> _DOCUMENT SECTION_
· · ·

# First Hollow Vase



## JS Fog (Sep 4, 2012)

I got a new hollowing bar and gave it a try on the piece of Mesquite.


----------



## speckle-catcher (May 20, 2004)

first hollow form and you did it end grain?

you set yourself up for a challenge, didn't you?

looks good. what size is it?


----------



## ronbeaux (Mar 25, 2006)

Very nice! That is on my list


----------



## bill (May 21, 2004)

Looks very nice, love the grain


----------



## Slip (Jul 25, 2006)

Very nice job! Congrats


----------



## JS Fog (Sep 4, 2012)

About 5" tall.


----------



## lady linda (Nov 25, 2008)

John, well done ! I know that Mary is going to enjoy this piece. Nice job with the picture, too.


----------



## Viking48 (Jan 24, 2006)

Good job.


----------



## bill (May 21, 2004)

Been thinking of your vase and wondering what it would like after it drank up some minwax oil, bet it would pop!


----------



## JS Fog (Sep 4, 2012)

Still working on the finish. Just put a little oil on it, and still not sure what to use next.


----------



## Law Dog (Jul 27, 2010)

Looks great!


----------



## fishingcacher (Mar 29, 2008)

Very nice.


----------

· · ·

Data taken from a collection
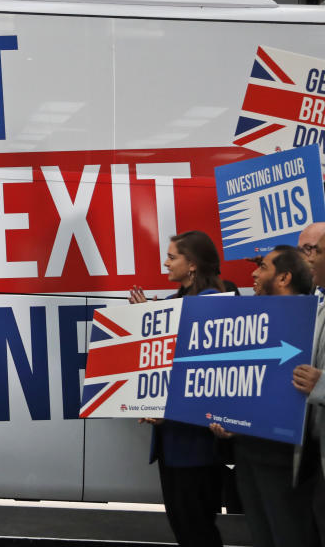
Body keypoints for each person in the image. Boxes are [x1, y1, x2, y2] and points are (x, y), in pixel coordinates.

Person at [209, 246, 317, 547]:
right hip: (248, 454)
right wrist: (228, 424)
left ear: (283, 277)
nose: (254, 274)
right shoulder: (249, 321)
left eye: (263, 267)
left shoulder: (311, 320)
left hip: (286, 461)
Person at [128, 230, 227, 547]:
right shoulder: (172, 303)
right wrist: (146, 322)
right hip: (171, 444)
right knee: (184, 528)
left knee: (197, 530)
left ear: (193, 265)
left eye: (172, 257)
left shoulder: (214, 305)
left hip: (196, 446)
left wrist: (166, 413)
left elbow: (208, 378)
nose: (166, 262)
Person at [293, 230, 325, 545]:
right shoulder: (311, 304)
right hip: (308, 455)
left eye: (311, 249)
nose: (307, 258)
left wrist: (322, 384)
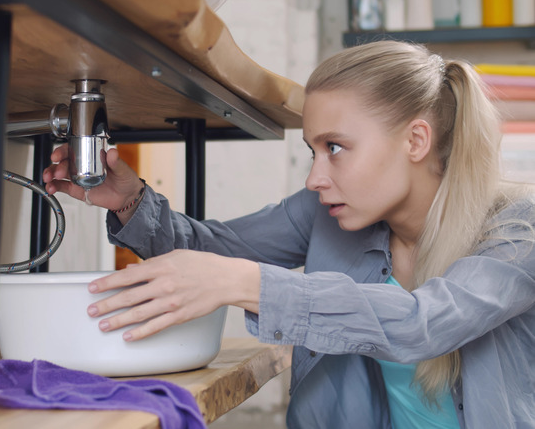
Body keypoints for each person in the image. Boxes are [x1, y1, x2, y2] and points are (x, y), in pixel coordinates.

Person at [42, 40, 535, 428]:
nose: (315, 178)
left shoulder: (516, 230)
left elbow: (424, 323)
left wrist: (245, 283)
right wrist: (130, 200)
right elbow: (211, 252)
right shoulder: (326, 212)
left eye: (336, 147)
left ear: (416, 140)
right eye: (312, 150)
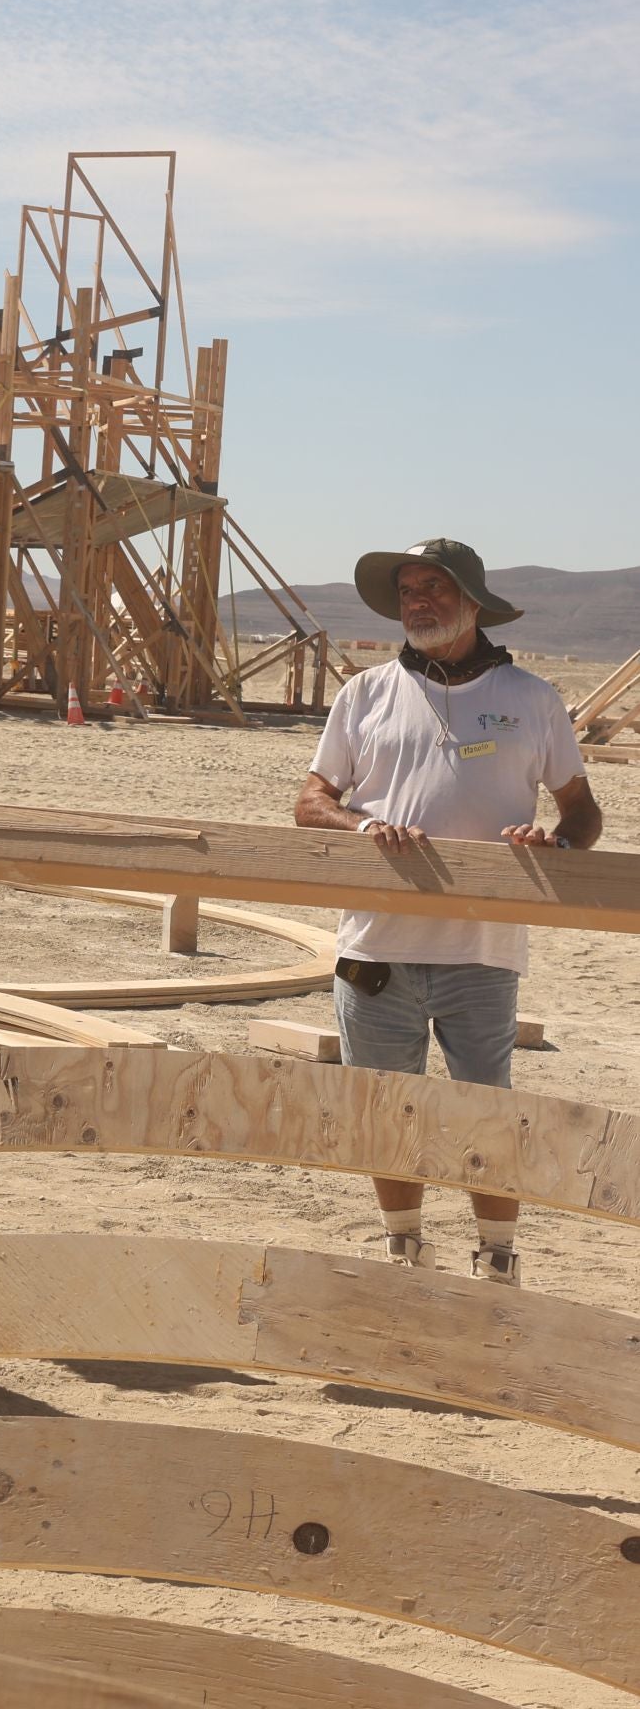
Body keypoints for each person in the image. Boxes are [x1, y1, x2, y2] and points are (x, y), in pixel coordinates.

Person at [295, 539, 602, 1286]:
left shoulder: (530, 698)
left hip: (481, 949)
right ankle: (404, 1249)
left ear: (471, 601)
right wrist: (363, 827)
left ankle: (497, 1262)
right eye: (406, 592)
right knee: (385, 1110)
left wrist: (551, 844)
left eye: (433, 588)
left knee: (484, 1113)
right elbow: (310, 802)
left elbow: (582, 814)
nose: (417, 603)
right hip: (374, 947)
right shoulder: (363, 694)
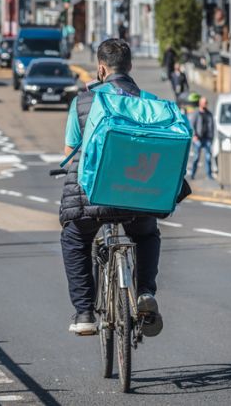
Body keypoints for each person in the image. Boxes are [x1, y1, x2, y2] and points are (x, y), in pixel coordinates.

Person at [61, 39, 163, 337]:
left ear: (100, 69)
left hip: (91, 196)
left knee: (75, 239)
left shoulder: (82, 101)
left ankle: (84, 313)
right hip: (137, 194)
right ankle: (145, 291)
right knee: (146, 234)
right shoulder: (148, 103)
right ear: (130, 67)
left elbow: (69, 152)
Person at [190, 96, 215, 180]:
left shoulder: (209, 114)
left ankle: (209, 175)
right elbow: (191, 125)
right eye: (203, 103)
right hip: (198, 138)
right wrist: (194, 136)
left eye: (206, 102)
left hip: (207, 138)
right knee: (196, 157)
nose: (205, 104)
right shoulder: (196, 113)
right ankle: (192, 174)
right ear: (200, 103)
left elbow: (212, 126)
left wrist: (211, 138)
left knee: (208, 157)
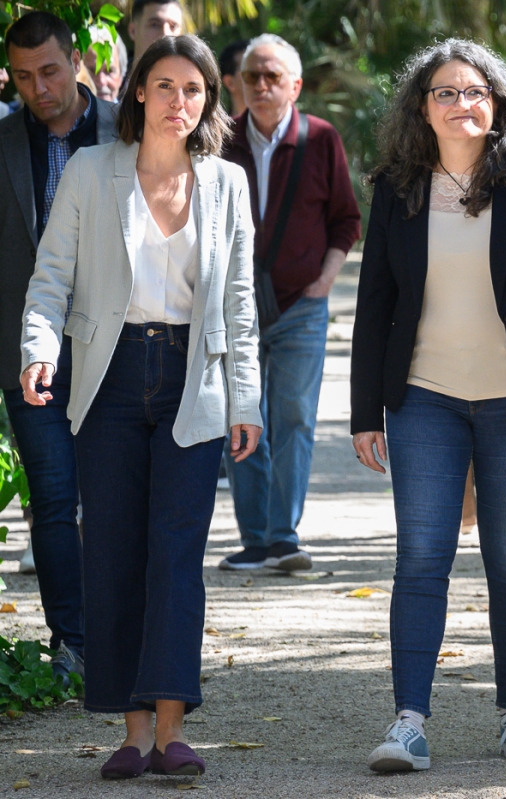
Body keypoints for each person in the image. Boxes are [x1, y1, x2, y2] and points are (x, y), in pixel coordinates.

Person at [20, 33, 261, 779]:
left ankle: (172, 727)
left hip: (194, 375)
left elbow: (242, 302)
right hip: (109, 373)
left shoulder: (225, 183)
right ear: (139, 93)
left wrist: (247, 397)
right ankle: (130, 734)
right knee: (115, 547)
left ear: (207, 102)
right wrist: (40, 348)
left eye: (193, 90)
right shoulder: (94, 170)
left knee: (177, 552)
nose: (178, 101)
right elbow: (51, 275)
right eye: (164, 86)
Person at [350, 38, 506, 773]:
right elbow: (375, 305)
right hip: (424, 398)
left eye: (475, 91)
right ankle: (409, 724)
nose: (462, 103)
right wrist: (365, 413)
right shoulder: (396, 189)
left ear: (500, 105)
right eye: (446, 92)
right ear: (421, 108)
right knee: (421, 558)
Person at [0, 10, 121, 688]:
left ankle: (121, 633)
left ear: (75, 60)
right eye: (22, 76)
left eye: (49, 70)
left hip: (115, 346)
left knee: (115, 495)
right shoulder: (2, 142)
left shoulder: (122, 134)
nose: (38, 88)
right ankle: (71, 642)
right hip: (26, 351)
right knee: (51, 497)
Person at [219, 33, 361, 572]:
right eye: (252, 75)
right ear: (237, 82)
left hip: (301, 304)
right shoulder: (221, 140)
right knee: (242, 415)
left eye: (272, 76)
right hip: (237, 306)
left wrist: (324, 281)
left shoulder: (321, 139)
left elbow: (346, 220)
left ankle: (284, 536)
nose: (260, 85)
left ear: (294, 85)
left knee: (296, 416)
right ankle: (254, 539)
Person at [120, 0, 184, 96]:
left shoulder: (194, 92)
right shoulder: (104, 82)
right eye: (155, 25)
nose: (165, 34)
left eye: (173, 26)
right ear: (133, 31)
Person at [83, 28, 127, 102]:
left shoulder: (131, 113)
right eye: (93, 71)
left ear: (120, 77)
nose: (101, 82)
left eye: (109, 71)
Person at [218, 39, 248, 116]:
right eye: (248, 69)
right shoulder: (216, 128)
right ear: (230, 83)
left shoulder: (280, 125)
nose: (260, 78)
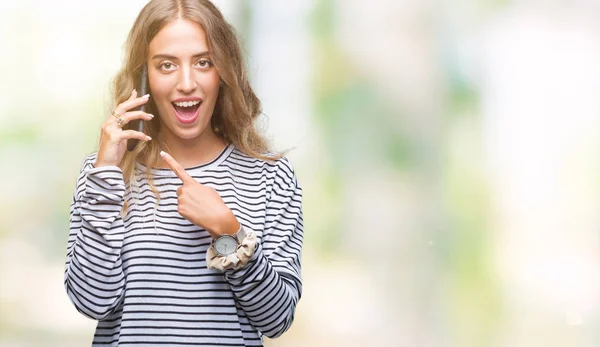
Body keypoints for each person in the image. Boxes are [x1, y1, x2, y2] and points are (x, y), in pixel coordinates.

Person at [63, 0, 303, 346]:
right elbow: (91, 301)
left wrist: (230, 233)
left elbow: (277, 320)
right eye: (167, 65)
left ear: (223, 72)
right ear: (145, 74)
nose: (186, 83)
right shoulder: (105, 172)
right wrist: (105, 175)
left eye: (203, 62)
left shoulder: (270, 175)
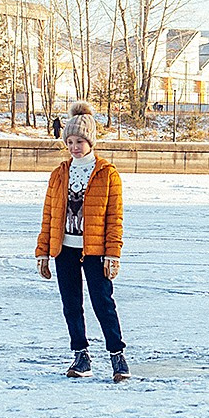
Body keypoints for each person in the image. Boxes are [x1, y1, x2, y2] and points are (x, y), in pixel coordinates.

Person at [35, 101, 129, 381]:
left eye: (80, 141)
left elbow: (115, 218)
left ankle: (117, 356)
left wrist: (113, 253)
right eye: (71, 141)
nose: (75, 147)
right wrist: (43, 251)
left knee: (103, 303)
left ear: (91, 141)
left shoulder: (107, 174)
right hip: (63, 249)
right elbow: (49, 215)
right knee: (71, 304)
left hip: (95, 251)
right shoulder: (59, 174)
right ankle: (81, 356)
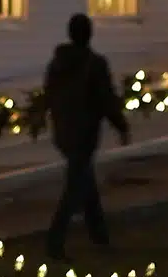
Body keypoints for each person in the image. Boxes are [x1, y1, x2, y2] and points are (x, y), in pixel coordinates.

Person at [45, 14, 129, 256]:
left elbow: (50, 94)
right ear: (89, 34)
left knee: (86, 183)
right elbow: (106, 100)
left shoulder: (56, 64)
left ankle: (100, 236)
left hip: (63, 131)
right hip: (85, 132)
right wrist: (121, 125)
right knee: (75, 188)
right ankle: (55, 241)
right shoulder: (95, 64)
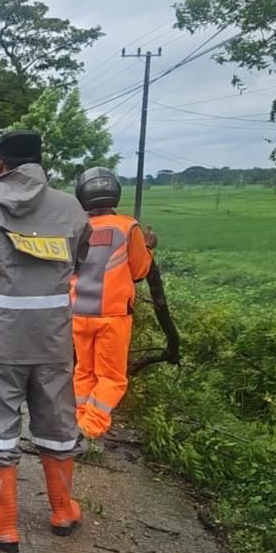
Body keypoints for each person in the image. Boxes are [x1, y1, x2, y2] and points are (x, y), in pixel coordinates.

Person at [0, 131, 90, 550]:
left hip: (1, 341)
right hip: (53, 338)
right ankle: (63, 510)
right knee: (58, 422)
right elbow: (78, 260)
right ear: (40, 161)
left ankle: (4, 524)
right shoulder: (71, 208)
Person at [70, 167, 157, 439]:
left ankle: (78, 421)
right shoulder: (127, 227)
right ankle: (91, 429)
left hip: (78, 314)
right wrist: (149, 247)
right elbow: (140, 271)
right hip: (113, 315)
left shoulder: (74, 228)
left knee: (83, 371)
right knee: (112, 378)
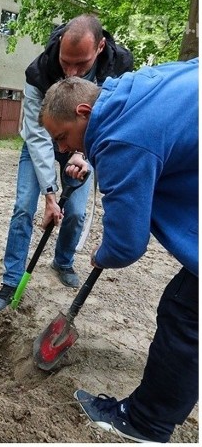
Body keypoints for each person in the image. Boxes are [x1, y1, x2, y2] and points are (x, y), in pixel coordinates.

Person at [39, 58, 198, 443]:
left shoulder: (122, 139)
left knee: (186, 315)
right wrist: (87, 153)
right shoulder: (133, 88)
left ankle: (147, 422)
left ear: (84, 111)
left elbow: (128, 243)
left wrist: (104, 254)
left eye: (63, 138)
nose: (63, 149)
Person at [0, 14, 134, 312]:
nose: (72, 72)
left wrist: (83, 153)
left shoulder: (118, 70)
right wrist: (51, 194)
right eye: (67, 62)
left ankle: (63, 260)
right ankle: (12, 279)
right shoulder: (39, 72)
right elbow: (37, 136)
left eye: (81, 64)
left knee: (76, 213)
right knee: (23, 208)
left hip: (84, 141)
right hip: (42, 138)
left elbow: (110, 122)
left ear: (100, 47)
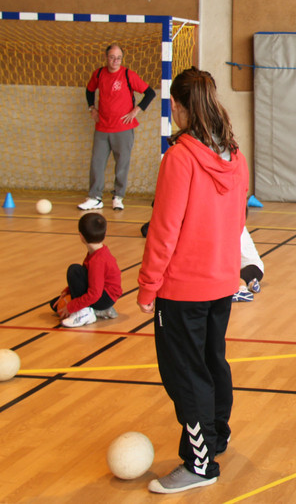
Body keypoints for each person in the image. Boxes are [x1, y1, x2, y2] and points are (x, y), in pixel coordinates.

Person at [137, 68, 248, 494]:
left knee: (186, 375)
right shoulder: (234, 155)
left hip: (182, 289)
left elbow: (164, 229)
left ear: (179, 106)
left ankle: (200, 464)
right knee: (212, 362)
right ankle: (216, 435)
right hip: (221, 283)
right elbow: (238, 220)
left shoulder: (180, 158)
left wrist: (148, 285)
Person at [78, 43, 157, 211]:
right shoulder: (99, 74)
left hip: (123, 129)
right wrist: (92, 108)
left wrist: (136, 110)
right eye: (112, 57)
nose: (115, 61)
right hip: (102, 127)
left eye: (119, 58)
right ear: (106, 57)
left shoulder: (128, 75)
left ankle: (118, 197)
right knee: (97, 163)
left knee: (122, 164)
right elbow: (89, 91)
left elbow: (150, 93)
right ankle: (95, 197)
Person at [50, 212, 122, 327]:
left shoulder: (98, 260)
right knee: (55, 305)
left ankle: (84, 313)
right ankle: (100, 311)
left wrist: (72, 307)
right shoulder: (97, 252)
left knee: (74, 270)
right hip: (103, 296)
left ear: (81, 236)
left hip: (103, 297)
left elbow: (94, 294)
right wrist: (67, 292)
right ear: (105, 233)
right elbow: (88, 277)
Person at [231, 226, 265, 303]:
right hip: (244, 268)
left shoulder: (235, 228)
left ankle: (242, 290)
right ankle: (250, 283)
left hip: (252, 267)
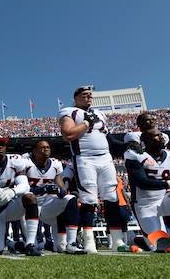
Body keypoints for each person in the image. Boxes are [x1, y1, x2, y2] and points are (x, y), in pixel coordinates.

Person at [58, 86, 127, 253]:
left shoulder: (100, 113)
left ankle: (117, 240)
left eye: (90, 95)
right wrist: (87, 123)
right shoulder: (69, 111)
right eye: (84, 95)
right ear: (75, 98)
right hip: (85, 158)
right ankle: (89, 240)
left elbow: (106, 137)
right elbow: (68, 134)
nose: (88, 97)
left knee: (111, 197)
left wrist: (125, 146)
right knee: (89, 199)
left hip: (105, 158)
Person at [25, 140, 85, 254]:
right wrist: (41, 189)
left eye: (47, 147)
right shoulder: (26, 163)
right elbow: (22, 188)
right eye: (42, 147)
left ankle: (71, 243)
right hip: (28, 207)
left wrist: (59, 190)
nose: (46, 149)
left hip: (47, 206)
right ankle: (26, 242)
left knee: (70, 199)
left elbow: (61, 188)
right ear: (34, 151)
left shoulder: (55, 164)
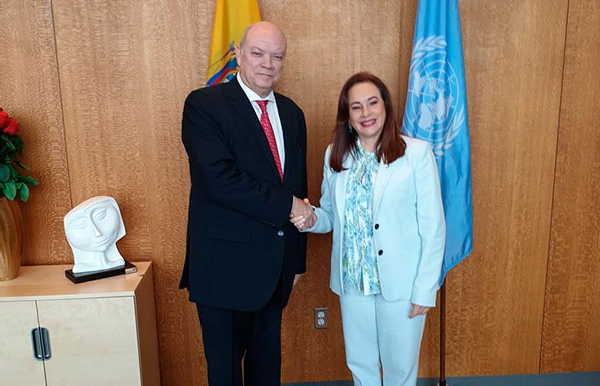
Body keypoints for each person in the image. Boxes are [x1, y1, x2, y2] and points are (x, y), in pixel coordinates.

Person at [179, 21, 312, 386]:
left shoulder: (291, 113)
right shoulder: (204, 106)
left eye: (277, 56)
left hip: (276, 270)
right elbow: (219, 181)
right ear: (237, 54)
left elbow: (297, 186)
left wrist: (296, 260)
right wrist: (290, 206)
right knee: (225, 375)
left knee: (267, 371)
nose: (267, 63)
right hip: (223, 269)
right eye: (257, 53)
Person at [292, 72, 446, 386]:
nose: (366, 113)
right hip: (352, 284)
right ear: (347, 117)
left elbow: (434, 227)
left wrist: (425, 289)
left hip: (401, 287)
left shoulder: (416, 154)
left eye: (372, 103)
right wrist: (309, 218)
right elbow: (332, 218)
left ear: (385, 107)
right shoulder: (335, 155)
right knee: (360, 366)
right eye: (356, 107)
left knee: (399, 370)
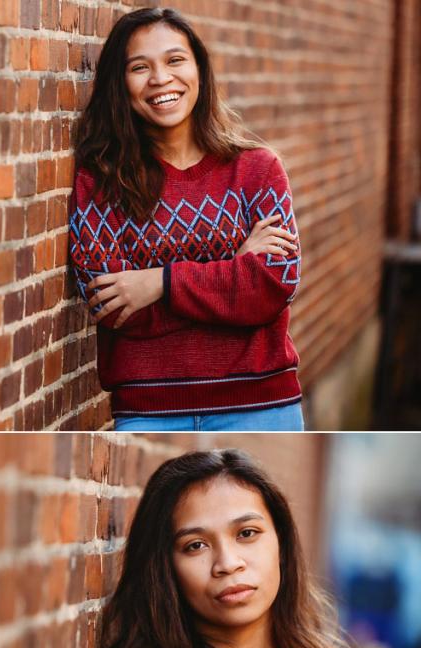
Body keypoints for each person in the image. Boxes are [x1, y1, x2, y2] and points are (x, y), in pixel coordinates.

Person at [88, 450, 413, 648]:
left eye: (247, 534)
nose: (228, 564)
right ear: (164, 568)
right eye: (195, 545)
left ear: (281, 545)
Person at [70, 8, 305, 431]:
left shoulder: (257, 169)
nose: (161, 79)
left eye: (175, 60)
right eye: (140, 67)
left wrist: (157, 283)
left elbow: (271, 286)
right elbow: (113, 307)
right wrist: (233, 271)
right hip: (149, 413)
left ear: (199, 68)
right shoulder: (101, 179)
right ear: (119, 84)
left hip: (261, 408)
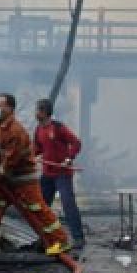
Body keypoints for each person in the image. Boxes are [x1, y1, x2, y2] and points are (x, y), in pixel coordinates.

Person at [0, 93, 70, 256]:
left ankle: (60, 241)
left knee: (37, 209)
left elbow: (10, 162)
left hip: (22, 179)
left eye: (0, 105)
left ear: (10, 108)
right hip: (3, 178)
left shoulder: (15, 131)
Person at [34, 98, 85, 249]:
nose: (35, 113)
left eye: (37, 110)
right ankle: (43, 238)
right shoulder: (38, 130)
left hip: (62, 173)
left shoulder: (58, 128)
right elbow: (37, 149)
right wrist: (30, 156)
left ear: (44, 112)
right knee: (43, 206)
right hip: (47, 174)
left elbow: (76, 143)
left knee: (68, 204)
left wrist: (69, 158)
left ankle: (78, 238)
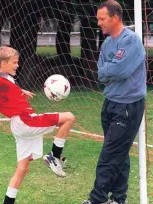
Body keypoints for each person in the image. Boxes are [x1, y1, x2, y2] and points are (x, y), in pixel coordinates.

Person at [0, 46, 75, 204]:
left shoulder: (5, 78)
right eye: (15, 62)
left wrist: (21, 91)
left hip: (19, 125)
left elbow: (8, 88)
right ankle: (54, 156)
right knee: (68, 118)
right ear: (4, 63)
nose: (17, 65)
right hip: (26, 121)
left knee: (23, 168)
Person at [82, 1, 146, 204]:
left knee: (109, 155)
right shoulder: (107, 43)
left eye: (102, 19)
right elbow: (101, 74)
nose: (98, 23)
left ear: (115, 18)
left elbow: (121, 71)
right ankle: (118, 199)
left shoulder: (131, 41)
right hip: (110, 103)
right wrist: (111, 70)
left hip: (128, 106)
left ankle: (97, 199)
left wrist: (111, 70)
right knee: (120, 153)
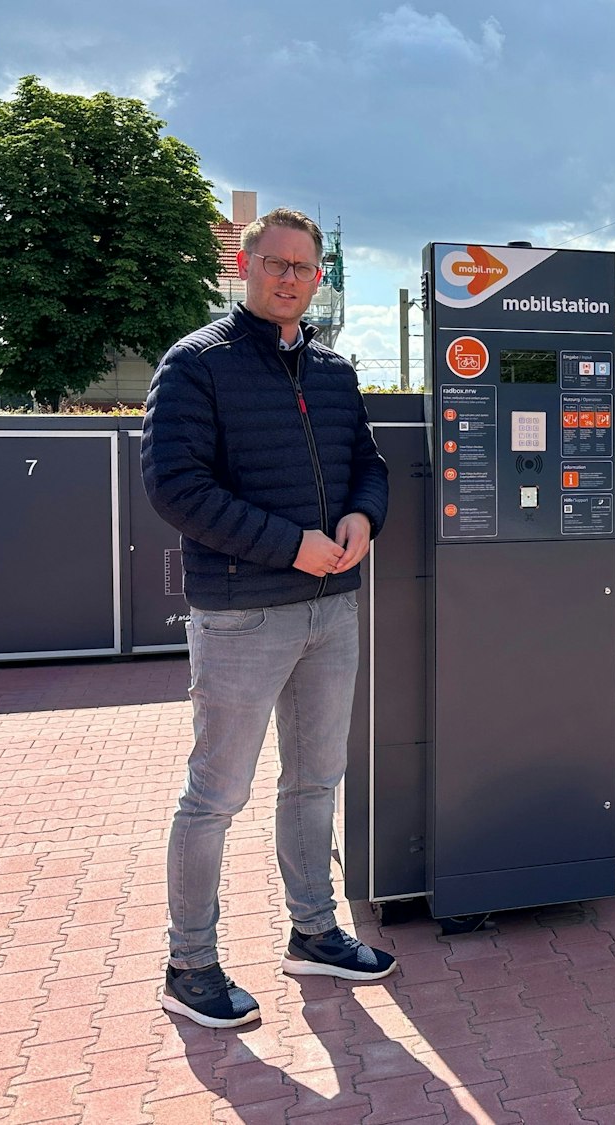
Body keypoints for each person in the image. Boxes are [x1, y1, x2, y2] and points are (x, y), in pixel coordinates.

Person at [143, 207, 394, 1027]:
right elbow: (177, 489)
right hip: (244, 618)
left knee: (316, 781)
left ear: (319, 278)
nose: (289, 278)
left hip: (332, 611)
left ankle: (314, 932)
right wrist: (292, 546)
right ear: (245, 267)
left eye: (304, 267)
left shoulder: (333, 370)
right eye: (275, 263)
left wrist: (363, 516)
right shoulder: (195, 365)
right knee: (215, 794)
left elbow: (368, 464)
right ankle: (190, 963)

· · ·

> _WHAT NEEDS TO BE DONE_
In the thread about the first hollow vase, what kind of wood did the maker use for the piece? The lines have nothing to do with this exercise.

> _ANSWER SECTION_
Mesquite.